Reconnaissant les points communs dans la fabrication d'équipements lourds et le potentiel inhérent à la diversification stratégique du marché, Deere & Company a fait un mouvement décisif dans les secteurs de l'équipement de construction et de foresterie au milieu du 20e siècle. Cette initiative a commencé sérieusement à la fin des années 1950, s'appuyant sur le développement interne et des partenariats stratégiques.
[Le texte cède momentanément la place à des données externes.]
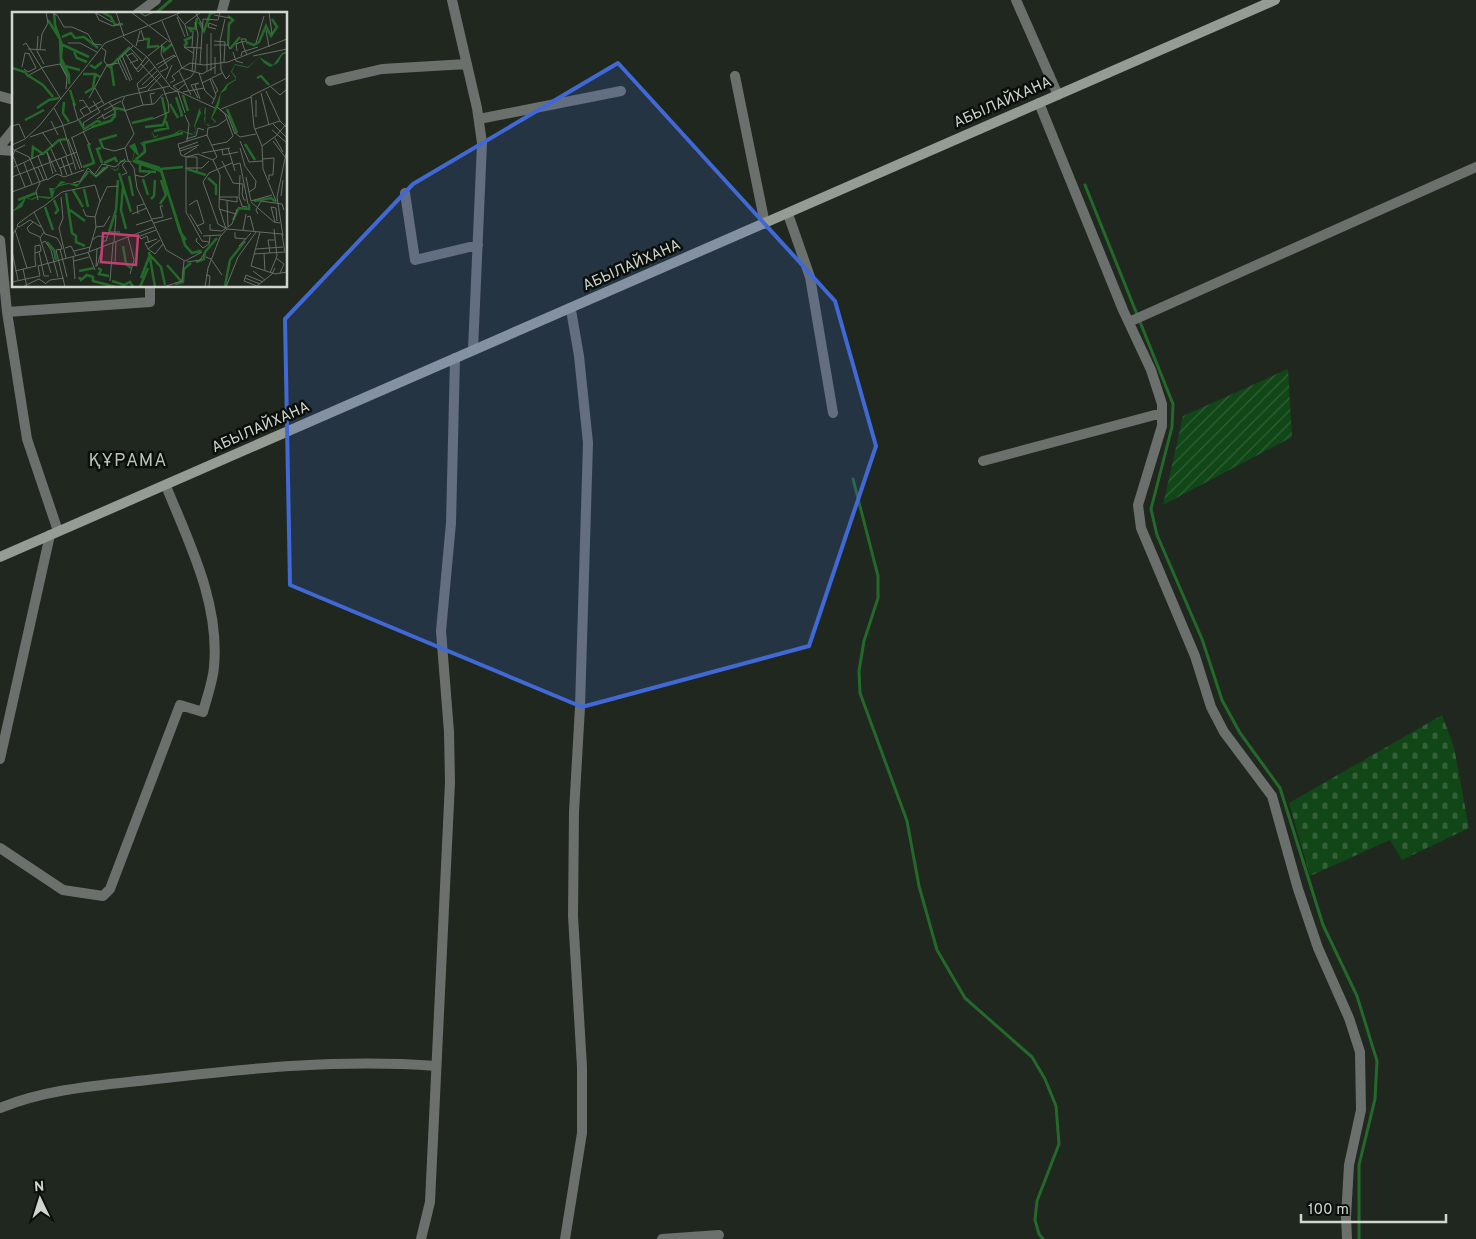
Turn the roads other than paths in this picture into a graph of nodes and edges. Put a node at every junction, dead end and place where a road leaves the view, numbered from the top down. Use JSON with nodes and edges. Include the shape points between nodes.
{"nodes":[{"id":1,"x":156,"y":0,"type":"edge"},
{"id":2,"x":452,"y":0,"type":"edge"},
{"id":3,"x":1016,"y":0,"type":"edge"},
{"id":4,"x":1275,"y":0,"type":"edge"},
{"id":5,"x":140,"y":12,"type":"edge"},
{"id":6,"x":467,"y":64,"type":"junction"},
{"id":7,"x":735,"y":76,"type":"dead end"},
{"id":8,"x":330,"y":81,"type":"dead end"},
{"id":9,"x":621,"y":91,"type":"dead end"},
{"id":10,"x":1058,"y":95,"type":"junction"},
{"id":11,"x":1039,"y":103,"type":"junction"},
{"id":12,"x":479,"y":119,"type":"junction"},
{"id":13,"x":12,"y":132,"type":"edge"},
{"id":14,"x":0,"y":148,"type":"edge"},
{"id":15,"x":1476,"y":167,"type":"edge"},
{"id":16,"x":405,"y":193,"type":"dead end"},
{"id":17,"x":788,"y":214,"type":"junction"},
{"id":18,"x":765,"y":224,"type":"junction"},
{"id":19,"x":0,"y":240,"type":"edge"},
{"id":20,"x":478,"y":245,"type":"junction"},
{"id":21,"x":150,"y":288,"type":"edge"},
{"id":22,"x":571,"y":310,"type":"junction"},
{"id":23,"x":7,"y":312,"type":"junction"},
{"id":24,"x":1129,"y":322,"type":"junction"},
{"id":25,"x":473,"y":350,"type":"junction"},
{"id":26,"x":455,"y":358,"type":"junction"},
{"id":27,"x":833,"y":412,"type":"dead end"},
{"id":28,"x":1162,"y":413,"type":"junction"},
{"id":29,"x":983,"y":461,"type":"dead end"},
{"id":30,"x":166,"y":486,"type":"junction"},
{"id":31,"x":54,"y":533,"type":"junction"},
{"id":32,"x":0,"y":557,"type":"edge"},
{"id":33,"x":0,"y":759,"type":"edge"},
{"id":34,"x":0,"y":848,"type":"edge"},
{"id":35,"x":436,"y":1066,"type":"junction"},
{"id":36,"x":0,"y":1108,"type":"edge"},
{"id":37,"x":719,"y":1235,"type":"dead end"},
{"id":38,"x":422,"y":1239,"type":"edge"},
{"id":39,"x":565,"y":1239,"type":"edge"},
{"id":40,"x":662,"y":1239,"type":"edge"},
{"id":41,"x":1347,"y":1239,"type":"edge"}],
"edges":[{"from":1,"to":5,"type":"street"},
{"from":2,"to":6,"type":"street"},
{"from":3,"to":10,"type":"street"},
{"from":4,"to":10,"type":"main road","name":"АБЫЛАЙХАНА"},
{"from":6,"to":8,"type":"street","via":[[382,69]]},
{"from":6,"to":12,"type":"street"},
{"from":7,"to":18,"type":"street"},
{"from":9,"to":12,"type":"street"},
{"from":10,"to":11,"type":"main road","name":"АБЫЛАЙХАНА"},
{"from":11,"to":17,"type":"main road","name":"АБЫЛАЙХАНА"},
{"from":11,"to":24,"type":"street"},
{"from":12,"to":20,"type":"street","via":[[482,143]]},
{"from":13,"to":14,"type":"street"},
{"from":15,"to":24,"type":"street"},
{"from":16,"to":20,"type":"street","via":[[415,260]]},
{"from":17,"to":18,"type":"main road","name":"АБЫЛАЙХАНА"},
{"from":17,"to":27,"type":"street","via":[[810,277]]},
{"from":18,"to":22,"type":"main road","name":"АБЫЛАЙХАНА"},
{"from":19,"to":23,"type":"street"},
{"from":20,"to":25,"type":"street"},
{"from":21,"to":23,"type":"street","via":[[150,302]]},
{"from":22,"to":25,"type":"main road","name":"АБЫЛАЙХАНА"},
{"from":22,"to":39,"type":"street","via":[[588,443],[573,916],[582,1067],[582,1132]]},
{"from":23,"to":31,"type":"street","via":[[27,439]]},
{"from":24,"to":28,"type":"street","via":[[1151,370]]},
{"from":25,"to":26,"type":"main road","name":"АБЫЛАЙХАНА"},
{"from":26,"to":30,"type":"main road","name":"АБЫЛАЙХАНА"},
{"from":26,"to":35,"type":"street","via":[[451,523],[440,631],[450,782]]},
{"from":28,"to":29,"type":"street"},
{"from":28,"to":41,"type":"street","via":[[1162,426],[1138,505],[1141,528],[1195,656],[1211,707],[1224,732],[1272,796],[1318,948],[1349,1018],[1360,1052],[1361,1110],[1349,1165]]},
{"from":30,"to":31,"type":"main road","name":"АБЫЛАЙХАНА"},
{"from":30,"to":34,"type":"street","via":[[203,579],[213,622],[214,667],[204,712],[180,705],[110,889],[103,896],[63,890]]},
{"from":31,"to":32,"type":"main road","name":"АБЫЛАЙХАНА"},
{"from":31,"to":33,"type":"street"},
{"from":35,"to":36,"type":"street","via":[[379,1062],[264,1067],[76,1088]]},
{"from":35,"to":38,"type":"street","via":[[430,1202]]},
{"from":37,"to":40,"type":"street"}]}
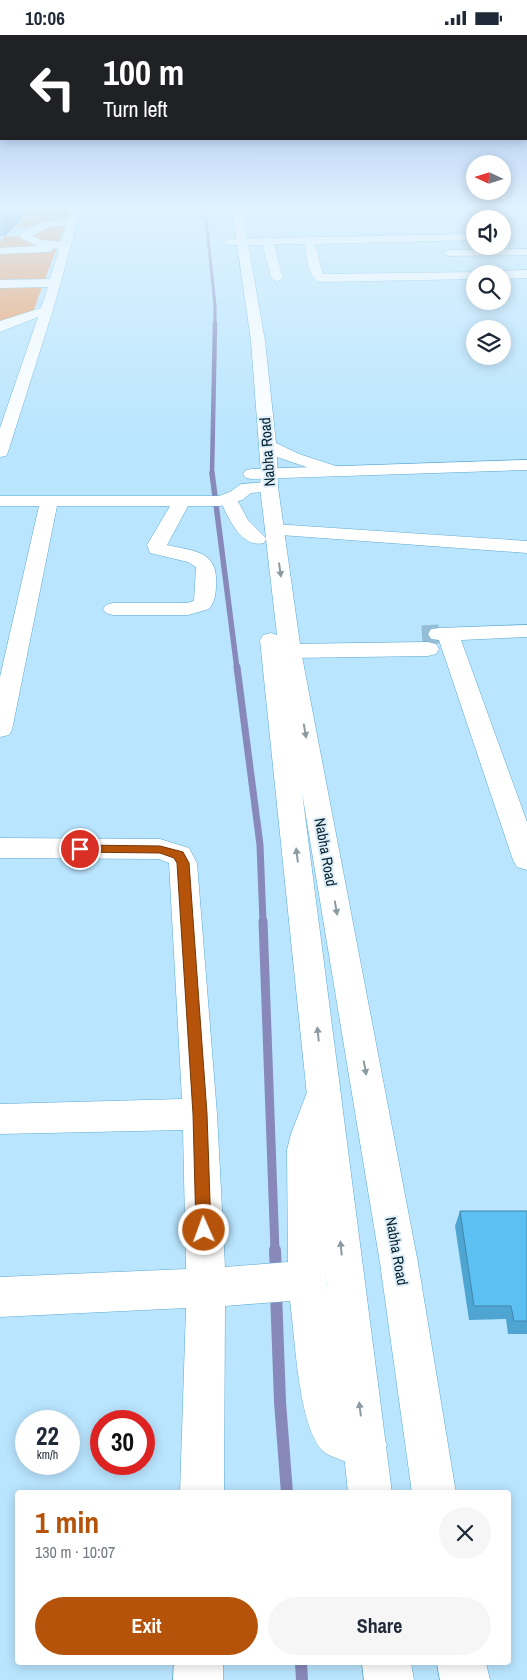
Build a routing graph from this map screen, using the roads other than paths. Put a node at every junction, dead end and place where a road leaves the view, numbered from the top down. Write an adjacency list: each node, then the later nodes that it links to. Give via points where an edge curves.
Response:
1 (48, 286): 2 (street)
2 (54, 286): 4 (street); 5 (street)
3 (248, 286): 9 (street, Nabha Road)
4 (0, 289)
5 (47, 310): 6 (street); 8 (street)
6 (0, 327)
7 (18, 344): 8 (street)
8 (35, 346): 11 (street, via 14,393)
9 (252, 353): 10 (street, Nabha Road); 14 (street, Nabha Road, via 250,387)
10 (268, 446): 13 (street); 14 (street, Nabha Road)
11 (0, 452)
12 (527, 465): 13 (street)
13 (333, 471): 14 (street)
14 (261, 480): 18 (street); 19 (street, Nabha Road)
15 (49, 500): 16 (street); 17 (street); 23 (street)
16 (0, 501)
17 (182, 501): 18 (street); 21 (street, via 157,549 195,558 204,564 207,570 202,605 188,609)
18 (220, 501): 19 (street, via 240,523)
19 (266, 535): 20 (street); 26 (street, Nabha Road)
20 (527, 547)
21 (113, 609)
22 (527, 631): 24 (street)
23 (10, 641): 27 (street)
24 (439, 641): 25 (street); 26 (street); 29 (street)
25 (527, 645)
26 (281, 646): 30 (street, Nabha Road, one-way to 26); 39 (street, Nabha Road, one-way to 39, via 398,1253)
27 (0, 730)
28 (0, 848): 31 (street, via 160,849 178,855 183,863)
29 (527, 860)
30 (324, 1090): 33 (street, via 305,1150); 36 (street, Nabha Road, one-way to 30)
31 (200, 1114): 32 (street); 34 (street)
32 (0, 1119)
33 (286, 1282): 34 (street); 36 (street, via 332,1431 348,1442)
34 (206, 1288): 35 (street); 37 (street)
35 (0, 1297)
36 (365, 1445): 38 (street, Nabha Road)
37 (202, 1490)
38 (370, 1490)
39 (434, 1490)
40 (199, 1665): 43 (street)
41 (387, 1665): 44 (street)
42 (462, 1665): 45 (street)
43 (198, 1680)
44 (389, 1680)
45 (465, 1680)

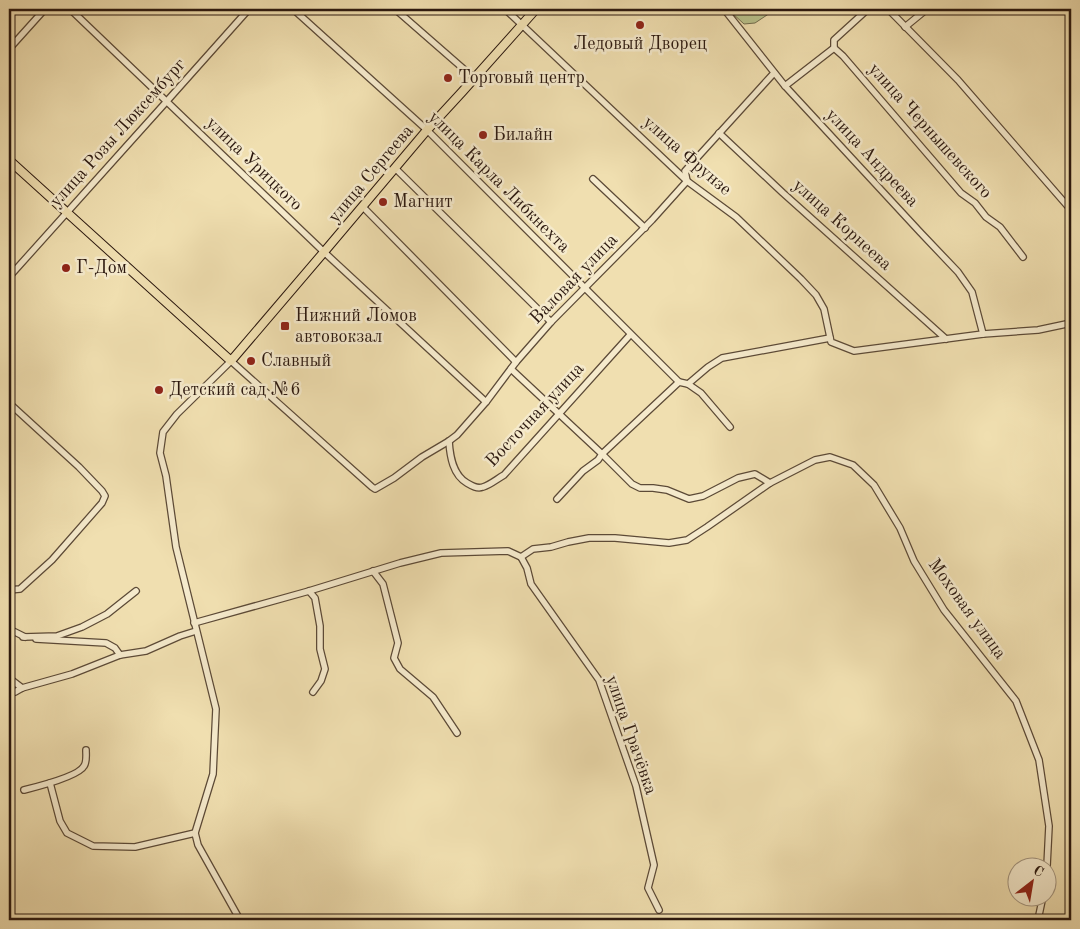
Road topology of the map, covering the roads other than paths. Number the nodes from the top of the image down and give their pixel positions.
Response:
1 (45, 9) edge
2 (70, 9) edge
3 (249, 9) edge
4 (292, 9) edge
5 (395, 9) edge
6 (505, 9) edge
7 (536, 9) edge
8 (724, 9) edge
9 (868, 9) edge
10 (888, 9) edge
11 (927, 9) edge
12 (522, 24) junction
13 (905, 27) junction
14 (834, 48) junction
15 (9, 49) edge
16 (774, 73) junction
17 (474, 78) junction
18 (785, 86) junction
19 (167, 101) junction
20 (427, 130) junction
21 (719, 133) junction
22 (9, 160) edge
23 (396, 168) junction
24 (592, 179) dead end
25 (687, 181) junction
26 (363, 207) junction
27 (1071, 210) edge
28 (66, 213) junction
29 (644, 228) junction
30 (324, 252) junction
31 (1023, 257) dead end
32 (9, 277) edge
33 (585, 289) junction
34 (551, 322) junction
35 (1071, 323) edge
36 (630, 334) junction
37 (984, 334) junction
38 (830, 338) junction
39 (946, 339) junction
40 (231, 361) junction
41 (516, 362) junction
42 (511, 369) junction
43 (678, 382) junction
44 (688, 384) junction
45 (486, 402) junction
46 (9, 403) edge
47 (559, 413) junction
48 (730, 427) dead end
49 (449, 441) junction
50 (602, 454) junction
51 (770, 482) junction
52 (557, 499) dead end
53 (521, 557) junction
54 (372, 571) junction
55 (9, 590) edge
56 (136, 591) dead end
57 (309, 591) junction
58 (194, 623) junction
59 (9, 630) edge
60 (196, 631) junction
61 (23, 637) junction
62 (120, 655) junction
63 (9, 678) edge
64 (22, 688) junction
65 (313, 692) dead end
66 (9, 693) edge
67 (457, 733) dead end
68 (86, 750) dead end
69 (50, 783) junction
70 (24, 790) dead end
71 (195, 833) junction
72 (1048, 856) edge
73 (1041, 906) edge
74 (659, 910) dead end
75 (240, 920) edge
76 (1037, 920) edge

1 - 15 street
2 - 19 street, улица Урицкого
3 - 19 street, улица Розы Люксембург
4 - 20 street, улица Карла Либкнехта
5 - 17 street
6 - 12 street, улица Фрунзе
7 - 12 main road, улица Сергеева
8 - 16 street, улица Андреева
9 - 14 street
10 - 13 street
11 - 13 street
12 - 17 main road, улица Сергеева
12 - 25 street, улица Фрунзе
13 - 27 street
14 - 18 street
14 - 31 street, улица Чернышевского
16 - 18 street, улица Андреева
16 - 21 street, Валовая улица
17 - 20 main road, улица Сергеева
18 - 37 street, улица Андреева
19 - 28 street, улица Розы Люксембург
19 - 30 street, улица Урицкого
20 - 23 main road, улица Сергеева
20 - 33 street, улица Карла Либкнехта
21 - 25 street, Валовая улица
21 - 39 street, улица Корнеева
22 - 28 main road
23 - 26 main road, улица Сергеева
23 - 34 street
24 - 29 street
25 - 29 street, Валовая улица
25 - 38 street, улица Фрунзе
26 - 30 main road, улица Сергеева
26 - 41 street
28 - 32 street, улица Розы Люксембург
28 - 40 main road
29 - 33 street, Валовая улица
30 - 40 main road, улица Сергеева
30 - 45 street, улица Урицкого
33 - 34 street, Валовая улица
33 - 36 street, улица Карла Либкнехта
34 - 41 street, Валовая улица
35 - 37 street
36 - 43 street, улица Карла Либкнехта
36 - 47 street, Восточная улица
37 - 39 street
38 - 39 street
38 - 44 street
40 - 49 street, Валовая улица
40 - 58 street
41 - 42 street, Валовая улица
42 - 45 street, Валовая улица
42 - 47 street
43 - 44 street
43 - 50 street
44 - 48 street
45 - 49 street, Валовая улица
46 - 55 street
47 - 49 street, Восточная улица
47 - 50 street
50 - 51 street
50 - 52 street
51 - 53 street, Моховая улица
51 - 72 street, Моховая улица
53 - 54 street
53 - 74 street, улица Грачёвка
54 - 57 street
54 - 67 street
56 - 61 street
57 - 58 street
57 - 65 street
58 - 60 street
59 - 61 street
60 - 62 street
60 - 71 street
61 - 62 street
62 - 64 street
63 - 64 street
64 - 66 street
68 - 69 street
69 - 70 street
69 - 71 street
71 - 75 street
73 - 76 street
Dans les années 1960, l'entreprise concevait et produisait activement une gamme complète de machines pour le terrassement, la construction de routes, le défrichement et l'exploitation forestière, y compris des bulldozers, des excavatrices et divers types de chargeurs. Cette expansion était une synergie naturelle, permettant à l'entreprise de tirer parti de son expertise existante en moteurs diesel, de systèmes hydrauliques sophistiqués, de techniques de fabrication lourde et de son robuste réseau de concessionnaires mondial. La diversification a élargi sa base de clients au-delà de l'agriculture, s'attaquant aux industries croissantes des infrastructures et de l'extraction de ressources et réduisant de manière cruciale sa dépendance unique à la nature cyclique de l'économie agricole. Ce changement stratégique a non seulement fourni un tampon vital contre les ralentissements de l'économie agricole, mais s'est également avéré critique pour la stabilité à long terme et la croissance soutenue. À la fin des années 1960, Deere s'était transformée avec succès d'un producteur d'équipements agricoles prédominant en un redoutable fabricant de machines lourdes multi-segments avec une empreinte mondiale de plus en plus significative, préparant le terrain pour une expansion continue dans les décennies à venir.